50 years In Christ
A Brief History of Ascension Lutheran Church
In July of 1965, then Rev. Harry Sorenson, regional director for American Missions of the American Lutheran Church, together with Dr. R.A. Daehlin, president of the Rocky Mountain District of the ALC, commissioned the Rev. Orvin Bilstad to begin the work of developing a new congregation in north Cheyenne. This initiative would become Ascension Lutheran Church. By the end of September, the church building was sufficiently completed to accommodate worship services in the Sunday School wing. The first worship service was set for the last Sunday in September, but it was postponed because of an early season storm. On the first Sunday in October, 59 people attended the first service. The furnace was not yet installed, and the wall studdings and trussed rafters were visible. The congregation worshiped in these temporary quarters until January of 1966, when they moved into the church proper. On February 15, 1966, Dr. Daehlin officially declared that the congregation be recognized as ASCENSION LUTHERAN CHURCH.
Ascension celebrated its 50th anniversary in 2016. At the time, several of its charter members were still members of the congregation: Ed Bauer, Dee Bauer, and Lois Gren. Ed Bauer was Ascension’s first congregational president. Ascension has evolved throughout the years. In 1993, the church sanctuary was enlarged. An altar, pulpit, and baptismal font were constructed by Dr. Donald Iverson and Neil Cusick. The congregation affirmed its commitment to music ministry by commissioning the building of a tracker pipe organ, completed in 2005. Martin Ott, of St. Louis, was the builder. This project was a very positive experience for both the congregation and Mr. Ott. Ascension has enjoyed a rich history of musical expression and is especially indebted to its leadership of choir director and organist, Dr. Jane Iverson. Ascension is also grateful for the contributions of Carol Moler, Gaela Young, and many other instrumentalists and vocalists.

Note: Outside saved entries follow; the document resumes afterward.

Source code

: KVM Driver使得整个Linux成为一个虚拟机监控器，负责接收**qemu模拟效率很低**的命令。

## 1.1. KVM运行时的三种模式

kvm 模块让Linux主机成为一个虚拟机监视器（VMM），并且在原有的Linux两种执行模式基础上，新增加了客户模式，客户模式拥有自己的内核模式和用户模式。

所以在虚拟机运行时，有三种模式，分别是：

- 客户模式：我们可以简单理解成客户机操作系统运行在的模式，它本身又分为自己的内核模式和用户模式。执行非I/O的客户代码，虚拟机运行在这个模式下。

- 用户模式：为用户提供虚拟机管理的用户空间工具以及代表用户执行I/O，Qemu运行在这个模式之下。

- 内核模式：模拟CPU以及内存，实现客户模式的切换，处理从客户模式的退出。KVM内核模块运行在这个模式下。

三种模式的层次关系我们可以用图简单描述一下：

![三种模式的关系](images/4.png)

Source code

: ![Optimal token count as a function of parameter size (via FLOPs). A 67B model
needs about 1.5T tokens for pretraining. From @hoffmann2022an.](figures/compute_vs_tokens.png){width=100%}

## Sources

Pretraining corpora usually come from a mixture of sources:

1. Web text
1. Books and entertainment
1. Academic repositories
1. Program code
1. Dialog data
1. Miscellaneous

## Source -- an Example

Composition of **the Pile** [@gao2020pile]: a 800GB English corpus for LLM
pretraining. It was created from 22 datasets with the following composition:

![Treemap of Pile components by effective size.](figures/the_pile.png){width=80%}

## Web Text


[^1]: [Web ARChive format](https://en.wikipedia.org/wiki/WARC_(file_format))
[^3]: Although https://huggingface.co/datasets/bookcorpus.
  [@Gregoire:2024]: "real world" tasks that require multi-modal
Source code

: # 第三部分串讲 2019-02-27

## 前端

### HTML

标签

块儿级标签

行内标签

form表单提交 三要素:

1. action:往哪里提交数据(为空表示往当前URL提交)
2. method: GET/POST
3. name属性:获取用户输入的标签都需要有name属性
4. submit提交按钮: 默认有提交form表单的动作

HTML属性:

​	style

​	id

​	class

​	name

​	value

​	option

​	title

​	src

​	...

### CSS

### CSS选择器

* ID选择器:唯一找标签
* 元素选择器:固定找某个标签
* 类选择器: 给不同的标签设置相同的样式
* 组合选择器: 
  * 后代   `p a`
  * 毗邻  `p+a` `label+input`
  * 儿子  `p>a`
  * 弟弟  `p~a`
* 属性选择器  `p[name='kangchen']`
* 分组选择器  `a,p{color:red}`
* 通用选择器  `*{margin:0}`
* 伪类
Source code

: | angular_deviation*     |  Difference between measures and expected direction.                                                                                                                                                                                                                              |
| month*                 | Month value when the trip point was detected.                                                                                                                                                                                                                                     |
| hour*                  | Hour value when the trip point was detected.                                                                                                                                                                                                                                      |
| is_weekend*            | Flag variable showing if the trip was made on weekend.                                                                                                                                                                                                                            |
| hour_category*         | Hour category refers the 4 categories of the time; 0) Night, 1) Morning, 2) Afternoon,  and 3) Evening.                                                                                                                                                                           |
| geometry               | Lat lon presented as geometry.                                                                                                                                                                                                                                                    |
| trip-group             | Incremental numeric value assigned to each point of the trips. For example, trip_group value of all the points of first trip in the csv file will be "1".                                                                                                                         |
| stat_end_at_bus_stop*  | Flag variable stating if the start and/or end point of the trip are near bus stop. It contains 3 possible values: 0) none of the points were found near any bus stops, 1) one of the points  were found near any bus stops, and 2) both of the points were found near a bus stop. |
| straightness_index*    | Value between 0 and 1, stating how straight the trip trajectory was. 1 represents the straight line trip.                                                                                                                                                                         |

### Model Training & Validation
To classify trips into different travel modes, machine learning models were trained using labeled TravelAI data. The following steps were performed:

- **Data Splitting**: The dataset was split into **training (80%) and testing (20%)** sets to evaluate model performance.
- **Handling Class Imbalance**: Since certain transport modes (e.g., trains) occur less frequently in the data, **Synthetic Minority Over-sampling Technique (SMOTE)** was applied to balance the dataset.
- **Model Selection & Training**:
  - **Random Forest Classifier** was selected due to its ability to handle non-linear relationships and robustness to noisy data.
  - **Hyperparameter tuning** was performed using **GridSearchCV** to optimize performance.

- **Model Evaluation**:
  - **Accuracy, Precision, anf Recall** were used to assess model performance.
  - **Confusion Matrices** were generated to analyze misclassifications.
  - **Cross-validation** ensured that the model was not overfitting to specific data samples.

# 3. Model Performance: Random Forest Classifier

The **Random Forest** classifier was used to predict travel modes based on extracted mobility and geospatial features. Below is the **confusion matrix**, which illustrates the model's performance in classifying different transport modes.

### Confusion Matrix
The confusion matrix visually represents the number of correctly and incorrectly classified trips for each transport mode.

The following pastors, spouses, and families have come to live among and serve the people of Ascension throughout the years:
Rev. Bilstad came to Cheyenne from Our Savior’s Lutheran Church in Great Falls, Montana, with his wife, Judy, and three sons. He retired after serving Ascension for 10 years.
Ascension’s second pastor was the Rev. Donald Melchert, who came from Lutheran Church of the Good Shepherd in Billings, Montana. He and his wife, Pam, arrived in 1975 with their daughter and two sons and served for eight years.
The Rev. Duane Ferchen, Ascension’s third pastor, came to Cheyenne from Missoula, Montana, with his wife, Karen, and their son and daughter, in 1983. Rev. Ferchen served for 20 years before retiring. He and Karen still reside in Cheyenne.
The Rev. Paul Everett also came to Cheyenne from Montana, after serving at Zion in Glendive. Paul and his wife, Karen, arrived here in 2005. They have three grown sons. Rev. Everett retired in 2014; he and Karen continue to reside in Cheyenne.
The Rev. Wesley Aardahl arrived in May 2016. In a departure from Ascension’s longstanding pattern, he moved here from Bismarck, North Dakota, rather than from Montana! He was, however, born and raised in Montana and served as a pastor there for six years. Pastor Wes is married to Rebecca, who was pastor of Christ Lutheran in Cheyenne until the church closed in 2019. They have two sons. Pastor Wes retired in the summer of 2019.
The Rev. Rebecca Aardahl accepted a one-year call from August 2019 to September 2020. More recently before coming to Cheyenne, she had been chaplain/director of pastoral care at Missouri Slope Lutheran Care Center and Valley View Heights Assisted Living in Bismarck.
This history is a “work in progress” and will be augmented, especially in the areas of Christian education, the women of the church, and seminary interns. Thanks are due to Janet Dull, for her work on the 50th anniversary history page, and to Rev. Bilstad, for his work on the 10th anniversary history pamphlet.
J.S. Bach signed his compositions with “S.D.G” for “Soli Deo Gloria” (To God Alone the Glory). Our own choir director often closes her communiqués with these same words. “Soli Deo Gloria” is surely an apt closing for this provisional and inconclusive history of a congregation that continues to live into the future at God’s bidding.